Are you getting enough veggies? If you are like most Americans, the answer is likely no! Including more vegetables is probably the most difficult nutritional change for most people to make. However, according to Run Smart nutritionist Alica Shay, if we do not eat at least 1/3 the volume of our lunch and dinner as vegetables, it is really easy to overeat and very difficult to get enough nutrients through food. “It is simply not possible to optimize health and recovery without the full spectrum of nutrients and antioxidants contained in vegetables, “ she says.
Shay says if we think about it, whole grains and fruit, while both are good for us, have twice as many calories and sometimes half the nutrients and antioxidants contained in vegetables. In order to achieve the nutrient intake we need without vegetables we therefore must eat many more calories of whole grains and fruits than we would need to eat in vegetables, increasing our total caloric load and the number of calories going to inactive tissue rather than fueling active muscle tissue. This is why Shay suggests that regardless of whether our goals are body-fat loss, recovering from injury, preventing disease, running a marathon or lifting 300 lbs., we will not succeed in a sustainable way unless vegetables are included in at least two meals per day in a relatively large amount!
I don’t know about you, but this is somewhat surprising to me. I consider myself a pretty healthy eater, but after working with Shay, I realize there is a lot I can do to improve my diet, and just adding more vegetables can go a long way to do that. There are literally thousands of varieties of vegetables, so we really should not have a problem finding at least a few we like. The following are some tips from Alicia Shay to add more vegetables to your diet on regular basis:
1. Whenever you make a salad at home (whether for you alone or for your family) make another smaller one in a Tupperware container and immediately put it in the fridge for a meal the next day. I love this suggestion because making salads can be a bit of a pain, but if I already have one made from the day before, it is a no-brainer and very convenient to grab for a quick nutritious meal.
2. Look at your plate and see if there are at least several different colors on the plate from vegetables and fruit. Not only does this ensure you are eating a good amount of both, it also can mean that those vegetables and fruit are taking the place of other not so healthy things.
3. If ordering a sandwich or wrap, always ask for extra vegetables or have some on the side.
4. When eating out, consider a large salad with some kind of grilled meat and some whole grain bread. Salads are actually just as filling as another entrée, and will ensure that you are eating plenty of veggies. Always ask for dressings on the side so that you can control the amount used.
5. When you come home from a grocery store run, cut up sliced veggies that you just purchased (such as red and green peppers, carrots, snap peas, etc.) and place them in a Ziploc bag so that they are easy to grab from the fridge as a quick snack with a low-cal dressing or a side of hummus or guacomole.

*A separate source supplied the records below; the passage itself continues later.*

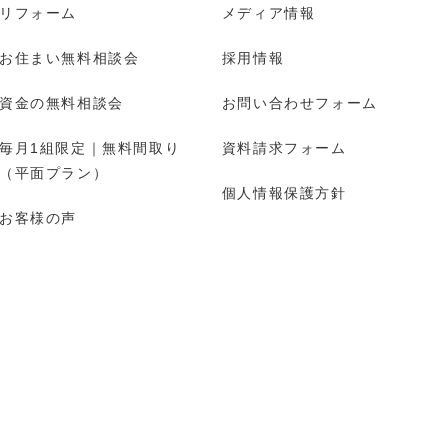
リフォーム
メディア情報
お住まい無料相談会
採用情報
資金の無料相談会
お問い合わせフォーム
毎月1組限定｜無料間取り
資料請求フォーム
（平面プラン）
個人情報保護方針
お客様の声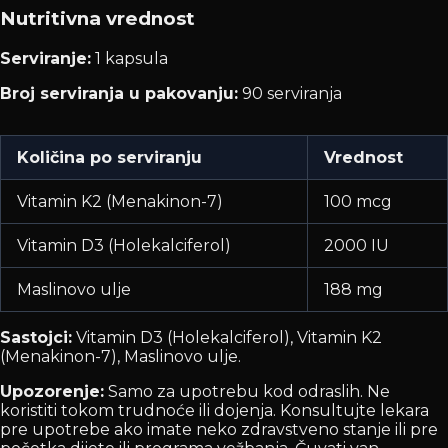
Nutritivna vrednost
Serviranje:
1 kapsula
Broj serviranja u pakovanju:
90 serviranja
Količina po serviranju
Vrednost
Vitamin K2 (Menakinon-7)
100 mcg
Vitamin D3 (Holekalciferol)
2000 IU
Maslinovo ulje
188 mg
Sastojci:
Vitamin D3 (Holekalciferol), Vitamin K2
(Menakinon-7), Maslinovo ulje.
Upozorenje:
Samo za upotrebu kod odraslih. Ne
koristiti tokom trudnoće ili dojenja. Konsultujte lekara
pre upotrebe ako imate neko zdravstveno stanje ili pre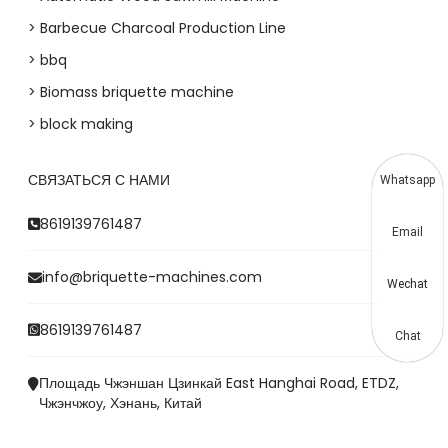
> Barbecue Charcoal Production Line
> bbq
> Biomass briquette machine
> block making
СВЯЗАТЬСЯ С НАМИ
Whatsapp
8619139761487
Email
info@briquette-machines.com
Wechat
8619139761487
Chat
Площадь Чжэншан Цзинкай East Hanghai Road, ETDZ,
Чжэнчжоу, Хэнань, Китай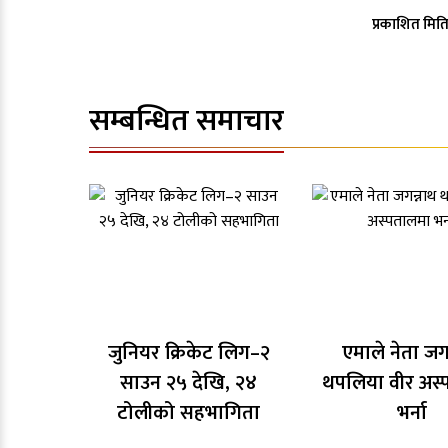
प्रकाशित मिति
सम्बन्धित समाचार
जुनियर क्रिकेट लिग–२
एमाले नेता जग
साउन २५ देखि, २४
थपलिया वीर अस्
टोलीको सहभागिता
भर्ना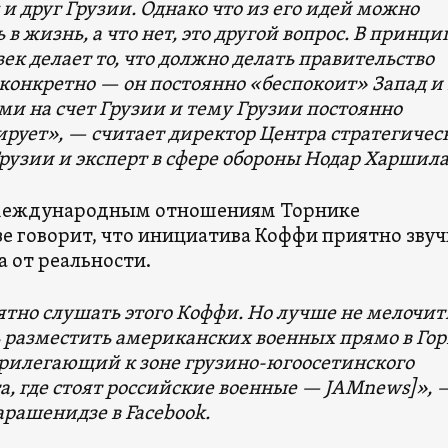
и друг Грузии. Однако что из его идей можно
 в жизнь, а что нет, это другой вопрос. В принци
век делает то, что должно делать правительство
 конкретно — он постоянно «беспокоит» Запад и 
и на счет Грузии и тему Грузии постоянно
рует», — считает директор Центра стратегичес
рузии и эксперт в сфере обороны Нодар Харшила
 международным отношениям Торнике
 говорит, что инициатива Коффи приятно звуч
а от реальности.
тно слушать этого Коффи. Но лучше не мелочит
ь разместить американских военных прямо в Го
прилегающий к зоне грузино-югоосетинского
а, где стоят российские военные — JAMnews]», 
рашенидзе в Facebook.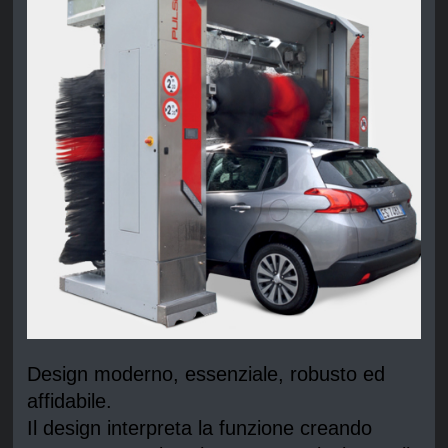
Design moderno, essenziale, robusto ed
affidabile.
Il design interpreta la funzione creando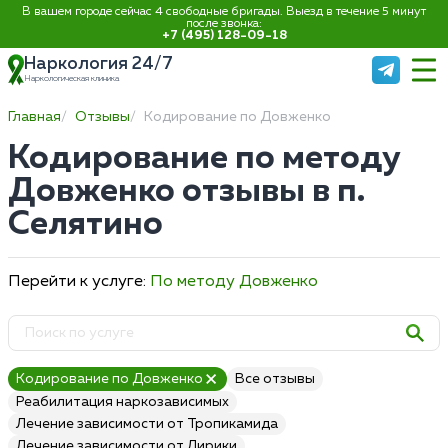
В вашем городе сейчас 4 свободные бригады. Выезд в течение 5 минут
после звонка:
+7 (495) 128-09-18
Наркология 24/7
Наркологическая клиника
Главная
Отзывы
Кодирование по Довженко
Кодирование по методу
Довженко отзывы в п.
Селятино
Перейти к услуге:
По методу Довженко
Кодирование по Довженко
Все отзывы
Реабилитация наркозависимых
Лечение зависимости от Тропикамида
Лечение зависимости от Лирики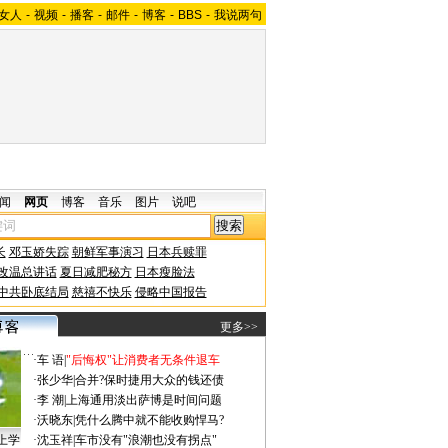
女人
-
视频
-
播客
-
邮件
-
博客
-
BBS
-
我说两句
闻
网页
博客
音乐
图片
说吧
长
邓玉娇失踪
朝鲜军事演习
日本兵赎罪
改温总讲话
夏日减肥秘方
日本瘦脸法
中共卧底结局
慈禧不快乐
侵略中国报告
更多>>
·
车 语
|
"后悔权"让消费者无条件退车
·
张少华
|
合并?保时捷用大众的钱还债
·
李 潮
|
上海通用淡出萨博是时间问题
·
沃晓东
|
凭什么腾中就不能收购悍马?
上学
·
沈玉祥
|
车市没有"浪潮也没有拐点"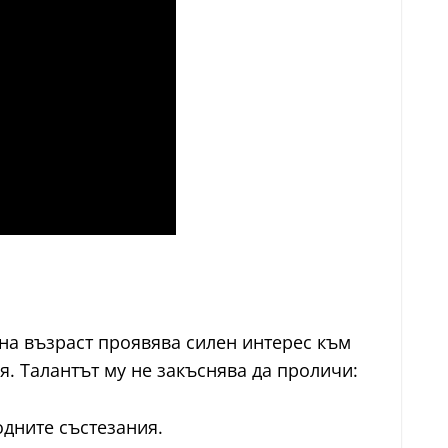
нна възраст проявява силен интерес към
я. Талантът му не закъснява да проличи:
одните състезания.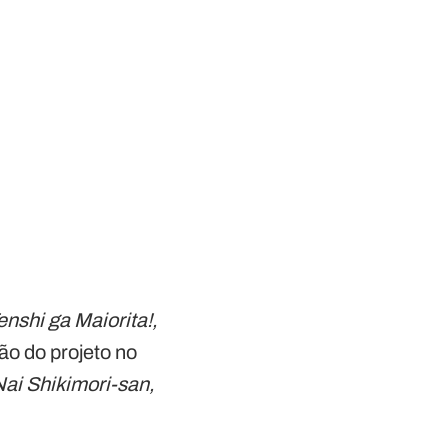
enshi ga Maiorita!,
ão do projeto no
Nai Shikimori-san,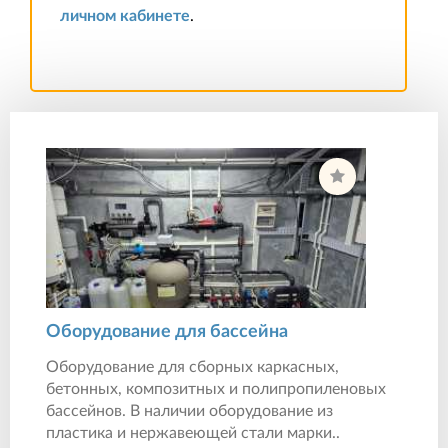
личном кабинете
.
Оборудование для бассейна
Оборудование для сборных каркасных,
бетонных, композитных и полипропиленовых
бассейнов. В наличии оборудование из
пластика и нержавеющей стали марки..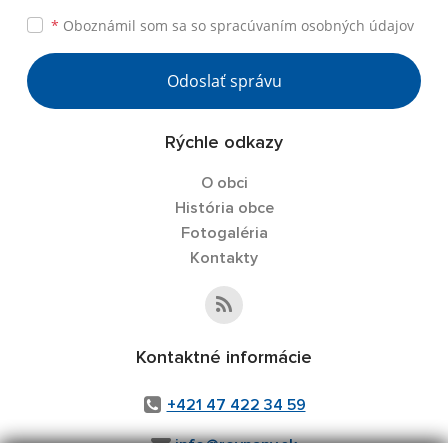
*
Oboznámil som sa so
spracúvaním osobných údajov
Odoslať správu
Rýchle odkazy
O obci
História obce
Fotogaléria
Kontakty
Kontaktné informácie
+421 47 422 34 59
info@rovnany.sk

6. Make homemade soups and add whatever fresh veggies you have on hand. Then add some frozen ones and even a canned variety (as long as they are not all canned). With fresh whole grain bread this is another fabulous way to fit in your veggies. Frankly you could probably get a full day’s portion of vegetables from one bowl of soup. I am finally succeeding in convincing my family that soup is indeed an actual meal!
How about you? Are you getting the veggies you really need? What are some of the ways you are sneaking them in?